■ EXERCISE PROMPT:
Quote the passage from the news report on the disputed Malaysian death toll below, starting with "Activists from Malaysia's" and going on through "the recent violence.".

Malaysian police said they would quiz four opposition leaders over allegations the number of dead in clashes between ethnic Malays and Indians in the outskirts of the capital exceeded the official toll of six killed.

"They will ask me whether I intentionally made seditious remarks," Wan Azizah told a news agency, adding police were due to call at her house late Friday afternoon.

On March 12, Wan Azizah, president of the National Justice Party, and three politicians from the other opposition parties in the Alternative Front alliance issued a joint-statement questioning the official death toll.

Selangor state police chief Nik Ismail Nik Yusof said they would use sedition laws to probe the claims, before lodging a police report against the four opposition leaders.

Nik Ismail also said the Wan Azizah's party - also known as Parti Keadilan Nasional -- and Parti Islam se-Malaysia (Pas) -- had been distributing pamphlets disputing the death toll.

Both Kerk Kim Hock, secretary general of the Democratic Action Party, and Syed Husin Ali, president of the Malaysian People's Party, were already quizzed by police.

Nasharudin Mat Isa, secretary general of Pas, said police had contacted his office, and he expected to face police questioning within a couple days.

Media complaints

Police also said they would file a report against outspoken online news site malaysiakini.com. However, Steven Gan, editor-in-chief of malaysiakini.com, said: "So far, we haven't heard anything from them."

Activists from Malaysia's ruling party, the United Malays National Organisation (UMNO), have also urged authorities to investigate five foreign news organizations for what they said was malicious coverage of the recent violence.

UMNO officials said some of the foreign media had given more prominence to opposition versions of the ethnic clashes than the accounts given by the government and police.

■ SUPPLIED RECORDS:
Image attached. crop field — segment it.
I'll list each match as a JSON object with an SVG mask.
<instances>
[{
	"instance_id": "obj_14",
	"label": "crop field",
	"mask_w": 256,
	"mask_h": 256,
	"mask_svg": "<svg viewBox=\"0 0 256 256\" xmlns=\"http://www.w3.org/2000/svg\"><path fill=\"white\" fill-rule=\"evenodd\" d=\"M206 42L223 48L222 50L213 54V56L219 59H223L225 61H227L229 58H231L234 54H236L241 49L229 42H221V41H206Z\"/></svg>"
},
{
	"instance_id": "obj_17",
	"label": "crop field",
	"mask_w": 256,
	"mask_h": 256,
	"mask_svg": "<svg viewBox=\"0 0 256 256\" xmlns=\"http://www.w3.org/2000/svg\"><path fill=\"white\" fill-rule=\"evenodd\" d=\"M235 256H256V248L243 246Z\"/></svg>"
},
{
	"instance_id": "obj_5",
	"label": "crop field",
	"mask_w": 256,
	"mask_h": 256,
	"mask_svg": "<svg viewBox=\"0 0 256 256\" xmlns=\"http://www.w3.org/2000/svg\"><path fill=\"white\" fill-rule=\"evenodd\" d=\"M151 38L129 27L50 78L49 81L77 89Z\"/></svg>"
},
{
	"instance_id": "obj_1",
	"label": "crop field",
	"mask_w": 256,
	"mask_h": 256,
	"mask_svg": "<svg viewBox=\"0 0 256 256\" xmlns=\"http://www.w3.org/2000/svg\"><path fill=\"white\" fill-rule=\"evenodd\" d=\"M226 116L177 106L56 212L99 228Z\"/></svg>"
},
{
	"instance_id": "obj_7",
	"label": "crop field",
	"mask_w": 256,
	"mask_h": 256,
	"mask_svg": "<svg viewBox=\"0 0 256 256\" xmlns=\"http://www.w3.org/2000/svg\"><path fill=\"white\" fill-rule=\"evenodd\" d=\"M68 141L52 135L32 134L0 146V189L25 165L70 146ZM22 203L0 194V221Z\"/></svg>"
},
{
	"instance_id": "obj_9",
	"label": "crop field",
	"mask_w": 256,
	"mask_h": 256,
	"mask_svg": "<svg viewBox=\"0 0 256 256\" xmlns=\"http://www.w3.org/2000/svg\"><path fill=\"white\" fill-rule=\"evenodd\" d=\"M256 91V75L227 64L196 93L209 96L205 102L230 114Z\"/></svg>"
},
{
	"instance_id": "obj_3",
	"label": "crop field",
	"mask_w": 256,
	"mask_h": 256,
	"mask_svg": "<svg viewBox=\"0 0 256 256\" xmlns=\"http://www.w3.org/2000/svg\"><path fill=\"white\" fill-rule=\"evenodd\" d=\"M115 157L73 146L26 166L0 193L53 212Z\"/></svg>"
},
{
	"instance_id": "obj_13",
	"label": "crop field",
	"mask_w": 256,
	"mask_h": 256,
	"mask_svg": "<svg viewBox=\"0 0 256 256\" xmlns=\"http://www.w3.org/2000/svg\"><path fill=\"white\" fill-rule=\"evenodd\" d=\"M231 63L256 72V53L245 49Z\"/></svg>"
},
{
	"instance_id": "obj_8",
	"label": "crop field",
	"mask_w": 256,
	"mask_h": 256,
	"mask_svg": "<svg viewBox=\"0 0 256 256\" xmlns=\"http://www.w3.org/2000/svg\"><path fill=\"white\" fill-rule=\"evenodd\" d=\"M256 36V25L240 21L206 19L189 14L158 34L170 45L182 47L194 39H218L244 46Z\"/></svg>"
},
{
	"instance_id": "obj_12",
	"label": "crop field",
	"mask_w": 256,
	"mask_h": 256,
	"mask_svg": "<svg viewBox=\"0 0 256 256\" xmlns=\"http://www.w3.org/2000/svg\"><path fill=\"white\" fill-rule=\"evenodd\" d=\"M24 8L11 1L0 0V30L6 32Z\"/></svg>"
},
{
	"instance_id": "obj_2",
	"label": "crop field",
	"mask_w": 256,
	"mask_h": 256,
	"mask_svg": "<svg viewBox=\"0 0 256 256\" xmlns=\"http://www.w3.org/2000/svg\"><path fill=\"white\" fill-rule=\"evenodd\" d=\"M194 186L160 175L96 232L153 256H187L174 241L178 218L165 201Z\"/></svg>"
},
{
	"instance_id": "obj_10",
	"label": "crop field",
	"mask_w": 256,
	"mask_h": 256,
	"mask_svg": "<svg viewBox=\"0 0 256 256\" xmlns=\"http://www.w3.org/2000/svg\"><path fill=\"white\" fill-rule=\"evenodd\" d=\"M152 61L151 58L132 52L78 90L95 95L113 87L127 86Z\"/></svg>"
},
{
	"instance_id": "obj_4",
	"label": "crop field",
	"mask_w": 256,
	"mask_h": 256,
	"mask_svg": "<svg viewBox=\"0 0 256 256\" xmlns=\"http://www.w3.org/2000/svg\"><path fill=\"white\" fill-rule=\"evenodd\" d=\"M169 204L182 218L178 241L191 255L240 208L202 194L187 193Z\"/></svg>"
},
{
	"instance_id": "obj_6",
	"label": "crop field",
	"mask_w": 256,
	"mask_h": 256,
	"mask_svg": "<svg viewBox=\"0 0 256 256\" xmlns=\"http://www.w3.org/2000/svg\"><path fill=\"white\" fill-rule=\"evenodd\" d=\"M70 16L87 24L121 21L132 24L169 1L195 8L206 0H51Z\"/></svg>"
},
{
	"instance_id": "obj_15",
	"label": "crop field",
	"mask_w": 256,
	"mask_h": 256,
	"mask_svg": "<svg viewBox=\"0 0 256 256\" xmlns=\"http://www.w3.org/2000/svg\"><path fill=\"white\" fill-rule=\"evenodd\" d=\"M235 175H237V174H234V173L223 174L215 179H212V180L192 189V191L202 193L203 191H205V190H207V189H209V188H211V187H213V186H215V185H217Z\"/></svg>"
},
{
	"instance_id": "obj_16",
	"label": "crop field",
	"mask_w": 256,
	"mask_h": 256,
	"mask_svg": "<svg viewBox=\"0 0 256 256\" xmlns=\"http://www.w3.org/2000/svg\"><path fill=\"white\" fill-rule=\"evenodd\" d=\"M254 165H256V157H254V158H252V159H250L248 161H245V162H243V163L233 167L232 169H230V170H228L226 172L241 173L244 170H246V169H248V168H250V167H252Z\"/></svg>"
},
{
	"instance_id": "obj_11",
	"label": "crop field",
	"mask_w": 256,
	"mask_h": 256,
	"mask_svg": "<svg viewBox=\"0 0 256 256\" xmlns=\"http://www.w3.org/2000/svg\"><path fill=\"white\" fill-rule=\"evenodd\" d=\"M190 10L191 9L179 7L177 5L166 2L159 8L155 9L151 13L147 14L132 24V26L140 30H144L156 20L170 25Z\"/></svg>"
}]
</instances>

■ FINAL RESULT:
Activists from Malaysia's ruling party, the United Malays National Organisation (UMNO), have also urged authorities to investigate five foreign news organizations for what they said was malicious coverage of the recent violence.